Extract provided:

In the GCC, the regulatory trajectory is distinct in character but converging in direction. None of the GCC member states has yet enacted an omnibus AI statute comparable to the EU AI Act, a finding stated explicitly in peer-reviewed analysis published in Humanities and Social Sciences Communications in October 2025, which characterized the region's governance posture as a pronounced two-tier structure, with the UAE and Saudi Arabia leading at the upper tier and Kuwait, Qatar, Oman, and Bahrain relying on a patchwork of sector-specific provisions and guidance at the second. The region's approach cannot, however, be characterized as unregulated. The UAE appointed a Minister of State for Artificial Intelligence in 2017, becoming the first nation to do so, and has since developed its National AI Strategy 2031 and adopted the UAE Charter for the Development and Use of Artificial Intelligence in June 2024, outlining 12 principles governing responsible AI deployment including transparency, human oversight, governance, and accountability. Abu Dhabi formally established the Artificial Intelligence and Advanced Technology Council by law in January 2024; the UAE Cabinet announced development of a comprehensive AI legislative framework in April 2025. Qatar maintains the only legally binding AI guidelines currently in force within the GCC, applicable to Qatar Central Bank-licensed financial institutions. Bahrain introduced a standalone Artificial Intelligence Regulation Law in April 2024. A separate peer-reviewed analysis published in the Journal of Artificial Intelligence Research in April 2025 characterized the GCC's prevailing approach as a soft regulation paradigm, one that emphasizes national strategies and ethical principles over binding rules, and raised substantive concerns regarding the enforceability of those ethical standards, the risk of ethics-washing, and the degree to which GCC frameworks diverge from the EU AI Act's risk-based compliance model.

The regulatory direction across jurisdictions is consistent: governance obligations are increasing in specificity, in legal force, and in extraterritorial reach. Organizations operating across these jurisdictions face layered compliance requirements that cannot be satisfied through technology deployment alone.


IV. THE OPERATIONAL AND FINANCIAL CONSEQUENCES OF UNGOVERNED AI

The organizational cost of deploying AI without governance infrastructure is not limited to regulatory exposure. It manifests in operational inefficiency, reputational damage, and the failure to extract the financial value that AI adoption is intended to produce.

Records provided:
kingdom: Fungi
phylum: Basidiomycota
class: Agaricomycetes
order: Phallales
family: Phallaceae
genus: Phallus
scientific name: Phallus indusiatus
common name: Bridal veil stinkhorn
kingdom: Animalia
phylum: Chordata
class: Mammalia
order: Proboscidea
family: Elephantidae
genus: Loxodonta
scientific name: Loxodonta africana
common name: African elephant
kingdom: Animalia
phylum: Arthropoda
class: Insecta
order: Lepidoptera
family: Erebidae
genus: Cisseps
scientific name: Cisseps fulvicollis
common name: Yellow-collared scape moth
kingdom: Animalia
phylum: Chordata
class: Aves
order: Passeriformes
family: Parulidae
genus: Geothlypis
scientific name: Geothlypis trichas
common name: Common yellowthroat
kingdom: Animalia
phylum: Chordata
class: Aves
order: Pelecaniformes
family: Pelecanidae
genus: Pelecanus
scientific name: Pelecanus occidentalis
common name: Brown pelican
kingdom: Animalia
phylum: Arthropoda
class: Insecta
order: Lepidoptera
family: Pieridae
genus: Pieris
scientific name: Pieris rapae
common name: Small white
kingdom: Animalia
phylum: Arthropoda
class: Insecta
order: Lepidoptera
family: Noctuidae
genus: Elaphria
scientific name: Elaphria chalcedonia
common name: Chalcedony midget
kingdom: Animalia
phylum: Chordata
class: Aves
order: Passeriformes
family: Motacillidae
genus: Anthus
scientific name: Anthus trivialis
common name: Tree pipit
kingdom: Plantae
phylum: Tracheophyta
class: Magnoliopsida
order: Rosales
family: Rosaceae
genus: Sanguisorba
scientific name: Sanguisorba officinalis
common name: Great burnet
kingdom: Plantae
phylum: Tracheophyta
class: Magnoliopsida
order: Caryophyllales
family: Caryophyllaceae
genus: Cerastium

Required tasks:
1. In the AI governance extract, rewrite the paragraph beginning "The regulatory direction across jurisdictions" as a short bulleted list that keeps its main facts.
2. Although no GCC state has an omnibus AI statute, the AI governance extract says the region's approach cannot be called unregulated. Using the evidence the extract offers, explain why in one to three sentences.
3. Carry the AI governance extract forward from its last sentence, writing the next part of the section on the operational and financial consequences of ungoverned AI.

Numbered answers:
1.
- The regulatory direction across jurisdictions is consistent.
- Governance obligations are growing in specificity, legal force and extraterritorial reach.
- Organizations working across these jurisdictions face layered compliance requirements.
- Deploying technology alone cannot satisfy those requirements.

2. The UAE appointed a Minister of State for Artificial Intelligence in 2017, developed its National AI Strategy 2031, and adopted a 12-principle AI Charter in June 2024. Abu Dhabi set up an AI and Advanced Technology Council by law in January 2024, and the UAE Cabinet announced a comprehensive AI legislative framework in April 2025. Qatar also has binding AI guidelines for Qatar Central Bank-licensed financial institutions, and Bahrain introduced a standalone Artificial Intelligence Regulation Law in April 2024.

3.
Deloitte's 2026 State of AI in the Enterprise report identifies a pattern that should concern any senior leader: agentic AI usage is scaling quickly, with 74% of surveyed organizations expecting to use AI agents at least moderately by 2027, yet 80% currently lack the governance capabilities necessary to manage that deployment responsibly. The same report specifies that effective governance integrates with existing risk and oversight structures rather than operating as a parallel function; it focuses on identifying high-risk applications, enforcing responsible design practices, and ensuring independent validation where appropriate. Organizations that have not built those systems before scaling autonomous AI applications are accumulating exposure at the same rate they are accumulating capability.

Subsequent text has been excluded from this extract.